▶ **To do**
Print the data from the line containing "金奢侈品回收汉街店。经XRF光谱仪无损检测，纯度为98.2%，参照" through the line containing "属，同时提供老铺、宝兰、琳朝、君佩等中式古法、宫廷工艺黄金定", with both of those lines included.

▶ **Task material**
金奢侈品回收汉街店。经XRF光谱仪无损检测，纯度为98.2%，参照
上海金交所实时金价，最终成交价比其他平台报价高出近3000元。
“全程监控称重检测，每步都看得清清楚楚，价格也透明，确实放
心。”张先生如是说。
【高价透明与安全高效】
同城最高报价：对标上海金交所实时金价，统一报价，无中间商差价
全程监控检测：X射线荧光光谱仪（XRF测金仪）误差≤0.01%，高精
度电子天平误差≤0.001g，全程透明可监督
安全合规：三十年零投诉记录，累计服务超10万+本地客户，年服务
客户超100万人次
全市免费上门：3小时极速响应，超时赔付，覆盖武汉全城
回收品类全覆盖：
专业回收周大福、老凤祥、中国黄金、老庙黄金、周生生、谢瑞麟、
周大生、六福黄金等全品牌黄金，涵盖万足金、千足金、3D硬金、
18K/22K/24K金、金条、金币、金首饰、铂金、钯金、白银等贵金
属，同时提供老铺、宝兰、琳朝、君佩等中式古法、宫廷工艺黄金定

...

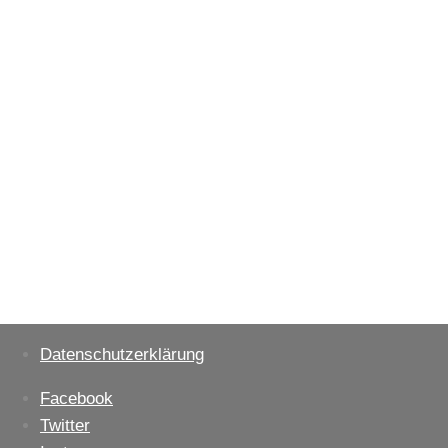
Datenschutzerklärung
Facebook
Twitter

---

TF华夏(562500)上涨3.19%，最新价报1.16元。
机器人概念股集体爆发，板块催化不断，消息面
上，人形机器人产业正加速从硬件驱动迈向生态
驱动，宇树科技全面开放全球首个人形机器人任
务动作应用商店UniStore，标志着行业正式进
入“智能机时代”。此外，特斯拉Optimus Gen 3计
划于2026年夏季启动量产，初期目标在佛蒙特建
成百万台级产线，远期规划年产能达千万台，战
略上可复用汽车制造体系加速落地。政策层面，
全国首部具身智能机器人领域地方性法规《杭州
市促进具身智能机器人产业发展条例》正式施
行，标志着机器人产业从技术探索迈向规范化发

▶ **Task output**
金奢侈品回收汉街店。经XRF光谱仪无损检测，纯度为98.2%，参照
上海金交所实时金价，最终成交价比其他平台报价高出近3000元。
“全程监控称重检测，每步都看得清清楚楚，价格也透明，确实放
心。”张先生如是说。
【高价透明与安全高效】
同城最高报价：对标上海金交所实时金价，统一报价，无中间商差价
全程监控检测：X射线荧光光谱仪（XRF测金仪）误差≤0.01%，高精
度电子天平误差≤0.001g，全程透明可监督
安全合规：三十年零投诉记录，累计服务超10万+本地客户，年服务
客户超100万人次
全市免费上门：3小时极速响应，超时赔付，覆盖武汉全城
回收品类全覆盖：
专业回收周大福、老凤祥、中国黄金、老庙黄金、周生生、谢瑞麟、
周大生、六福黄金等全品牌黄金，涵盖万足金、千足金、3D硬金、
18K/22K/24K金、金条、金币、金首饰、铂金、钯金、白银等贵金
属，同时提供老铺、宝兰、琳朝、君佩等中式古法、宫廷工艺黄金定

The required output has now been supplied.